Pak trio charged with conspiracy, faces trial in UK
London: The tainted Pakistan trio of Salman Butt, Mohammad Asif and Mohammad Amir will face a trial after they were charged with conspiracy to obtain and accept corrupt payments by the UK prosecution service in the spot-fixing scandal that rocked world cricket last year.
The three cricketers, who have been suspended since September last by International Cricket Council, were today issued summons by Britain`s Crown Prosecution Service to a first hearing at City of Westminster Magistrates` Court on March 17.
Bookmaker Mazhar Majeed, who made the revelation in a `News of the World` sting operation that the three players took money to bowl deliberate no-balls during the Lord`s Test between Pakistan and England in August last year, was also charged with the same offences.
This comes after the three players and Majeed were interrogated by London Metropolitan Police. Majeed was arrested but later released. A third fast bowler, Wahab Riaz, was also interrogated.
"We have decided that Mohammad Aamer, Mohammad Asif, Salman Butt and their agent, Mazhar Majeed, should be charged with conspiracy to obtain and accept corrupt payments and also conspiracy to cheat," Simon Clements, head of the CPS Special Crime Division, said.
"These charges relate to allegations that Majeed accepted money from a third party to arrange for the players to bowl `no balls` on 26 and 27 August 2010, during Pakistan`s fourth Test at Lord`s Cricket Ground in London.”
"I would remind everyone that these men are entitled to a fair trial and should be regarded as innocent of these charges unless it is proven otherwise in court.

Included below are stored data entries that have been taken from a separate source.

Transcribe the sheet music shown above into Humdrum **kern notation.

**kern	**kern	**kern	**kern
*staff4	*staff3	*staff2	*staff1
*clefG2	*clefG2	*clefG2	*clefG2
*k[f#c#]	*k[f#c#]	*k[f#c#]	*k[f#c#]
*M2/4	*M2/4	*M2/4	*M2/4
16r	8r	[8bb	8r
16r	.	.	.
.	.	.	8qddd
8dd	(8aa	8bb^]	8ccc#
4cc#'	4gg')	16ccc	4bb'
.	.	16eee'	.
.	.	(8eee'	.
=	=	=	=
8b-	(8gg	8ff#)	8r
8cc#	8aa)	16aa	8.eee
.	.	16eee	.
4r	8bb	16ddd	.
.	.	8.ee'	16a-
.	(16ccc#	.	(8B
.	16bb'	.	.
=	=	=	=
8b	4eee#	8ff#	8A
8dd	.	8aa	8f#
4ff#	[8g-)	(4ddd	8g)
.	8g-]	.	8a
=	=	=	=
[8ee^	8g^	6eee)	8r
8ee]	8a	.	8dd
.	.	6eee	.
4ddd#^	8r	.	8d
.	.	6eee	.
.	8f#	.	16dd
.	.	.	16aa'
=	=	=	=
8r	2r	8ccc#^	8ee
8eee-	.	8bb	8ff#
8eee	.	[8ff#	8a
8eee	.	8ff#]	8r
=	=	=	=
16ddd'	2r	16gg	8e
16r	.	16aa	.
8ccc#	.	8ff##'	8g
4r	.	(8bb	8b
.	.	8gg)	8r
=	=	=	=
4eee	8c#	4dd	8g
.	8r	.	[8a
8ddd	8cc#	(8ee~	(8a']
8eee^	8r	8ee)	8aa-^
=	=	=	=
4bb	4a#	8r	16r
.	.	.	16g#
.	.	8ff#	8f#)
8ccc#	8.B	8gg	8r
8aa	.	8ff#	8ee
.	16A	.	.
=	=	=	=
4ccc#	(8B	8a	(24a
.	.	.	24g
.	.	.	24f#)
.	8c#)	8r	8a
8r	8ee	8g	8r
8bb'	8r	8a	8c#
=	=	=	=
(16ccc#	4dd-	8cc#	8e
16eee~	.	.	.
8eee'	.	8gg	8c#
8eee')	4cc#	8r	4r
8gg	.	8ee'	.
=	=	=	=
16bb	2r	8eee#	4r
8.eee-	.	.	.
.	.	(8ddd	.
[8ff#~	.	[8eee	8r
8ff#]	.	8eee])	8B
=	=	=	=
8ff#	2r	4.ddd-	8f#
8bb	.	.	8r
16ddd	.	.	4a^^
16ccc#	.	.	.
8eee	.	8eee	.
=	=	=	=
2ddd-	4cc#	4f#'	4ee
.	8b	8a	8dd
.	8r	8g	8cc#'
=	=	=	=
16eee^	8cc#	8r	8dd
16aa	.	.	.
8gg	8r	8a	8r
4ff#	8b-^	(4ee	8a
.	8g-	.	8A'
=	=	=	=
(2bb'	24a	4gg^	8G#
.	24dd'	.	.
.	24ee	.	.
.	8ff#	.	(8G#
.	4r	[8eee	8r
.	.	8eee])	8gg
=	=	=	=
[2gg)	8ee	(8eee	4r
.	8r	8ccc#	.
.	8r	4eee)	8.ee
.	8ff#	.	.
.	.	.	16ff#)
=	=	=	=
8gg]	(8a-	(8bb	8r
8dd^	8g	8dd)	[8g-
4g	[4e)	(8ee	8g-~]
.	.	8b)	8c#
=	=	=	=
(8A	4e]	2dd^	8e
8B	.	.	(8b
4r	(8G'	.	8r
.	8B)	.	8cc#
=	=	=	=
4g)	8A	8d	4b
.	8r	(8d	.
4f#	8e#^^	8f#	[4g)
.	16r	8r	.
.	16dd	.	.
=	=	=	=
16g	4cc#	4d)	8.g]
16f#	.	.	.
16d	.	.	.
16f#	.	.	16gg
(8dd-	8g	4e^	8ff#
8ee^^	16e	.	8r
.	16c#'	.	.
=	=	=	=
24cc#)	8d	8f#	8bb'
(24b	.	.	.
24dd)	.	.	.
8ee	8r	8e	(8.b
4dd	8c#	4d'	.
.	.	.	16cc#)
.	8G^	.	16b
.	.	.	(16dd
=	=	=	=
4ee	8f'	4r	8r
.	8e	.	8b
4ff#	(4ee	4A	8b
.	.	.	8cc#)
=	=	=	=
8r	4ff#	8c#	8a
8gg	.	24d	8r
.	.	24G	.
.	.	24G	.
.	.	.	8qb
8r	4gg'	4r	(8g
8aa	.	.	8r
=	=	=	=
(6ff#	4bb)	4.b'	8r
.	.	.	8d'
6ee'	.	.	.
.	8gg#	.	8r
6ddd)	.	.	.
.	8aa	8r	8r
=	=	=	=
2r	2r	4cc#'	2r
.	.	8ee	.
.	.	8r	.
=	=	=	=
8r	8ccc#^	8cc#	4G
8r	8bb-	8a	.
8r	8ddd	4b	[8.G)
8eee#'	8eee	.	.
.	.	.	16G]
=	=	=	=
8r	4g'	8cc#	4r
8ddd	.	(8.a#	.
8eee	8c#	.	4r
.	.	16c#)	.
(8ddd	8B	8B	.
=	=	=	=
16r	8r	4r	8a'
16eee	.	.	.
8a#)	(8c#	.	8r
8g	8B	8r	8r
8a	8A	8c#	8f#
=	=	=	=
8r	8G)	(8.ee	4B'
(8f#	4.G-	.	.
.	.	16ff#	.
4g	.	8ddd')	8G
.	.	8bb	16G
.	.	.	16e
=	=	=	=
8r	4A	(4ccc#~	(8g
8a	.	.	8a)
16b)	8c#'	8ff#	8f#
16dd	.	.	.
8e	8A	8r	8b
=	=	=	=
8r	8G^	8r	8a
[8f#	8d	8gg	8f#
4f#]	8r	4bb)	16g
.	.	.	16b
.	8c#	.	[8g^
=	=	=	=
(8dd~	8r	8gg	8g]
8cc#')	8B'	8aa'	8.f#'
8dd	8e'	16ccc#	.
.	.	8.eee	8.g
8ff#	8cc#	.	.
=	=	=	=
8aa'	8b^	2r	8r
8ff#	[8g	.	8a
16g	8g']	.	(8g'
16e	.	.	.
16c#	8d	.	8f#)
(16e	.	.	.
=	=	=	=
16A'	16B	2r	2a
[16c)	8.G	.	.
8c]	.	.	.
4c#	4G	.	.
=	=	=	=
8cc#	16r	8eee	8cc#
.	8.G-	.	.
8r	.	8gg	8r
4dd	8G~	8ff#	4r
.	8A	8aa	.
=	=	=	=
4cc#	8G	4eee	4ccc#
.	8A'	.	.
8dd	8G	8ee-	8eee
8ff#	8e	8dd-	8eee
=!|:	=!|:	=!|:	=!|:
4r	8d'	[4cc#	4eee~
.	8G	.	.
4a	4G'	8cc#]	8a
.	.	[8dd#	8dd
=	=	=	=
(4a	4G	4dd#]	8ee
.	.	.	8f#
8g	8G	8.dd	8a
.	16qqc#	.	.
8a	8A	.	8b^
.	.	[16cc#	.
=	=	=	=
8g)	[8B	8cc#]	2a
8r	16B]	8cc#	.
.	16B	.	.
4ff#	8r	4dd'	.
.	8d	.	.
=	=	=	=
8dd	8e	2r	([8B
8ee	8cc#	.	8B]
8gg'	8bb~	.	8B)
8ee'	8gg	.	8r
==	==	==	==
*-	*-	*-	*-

ICC tribunal is due to announce its decision tomorrow, but criminal proceedings are active now. It is extremely important that nothing should be reported which could prejudice the trial," he said.
The framing of the charges came just a day before an International Cricket Council tribunal announces its conclusions on the case in Doha tomorrow. The tribunal interrogated the players over 45 hours in Doha last month.
Clements said his organisation, which was responsible for prosecuting criminal cases investigated by British police, believed it had sufficient evident to convict the players and they could be subject to extradition proceedings if they do not return to Britain next month.
"Majeed has been summonsed to appear for a first hearing at City of Westminster Magistrates` Court on 17 March. Summonses for the same court date have been issued for the three players and they have been asked to return to this country voluntarily, as they agreed to do in September last year. Their extradition will be sought should they fail to return," Clements said.
"The Crown Prosecution Service has been working closely with the Metropolitan Police Service since the allegations of match-fixing became public on 29 August 2010. We received a full file of evidence on 7 December 2010 and we are satisfied there is sufficient evidence for a realistic prospect of conviction and it is in the public interest to prosecute," he said.
The players have been suspended by ICC from all forms of cricket since September 3 after the British tabloid alleged they bowled no-balls at prearranged times during the fourth Test at Lord`s to fix spot-betting markets.
The trio was alleged to have obtained 150,000 pounds (USD 241,000) through Majeed who was believed to have accepted 50,000 pound to set up the deal.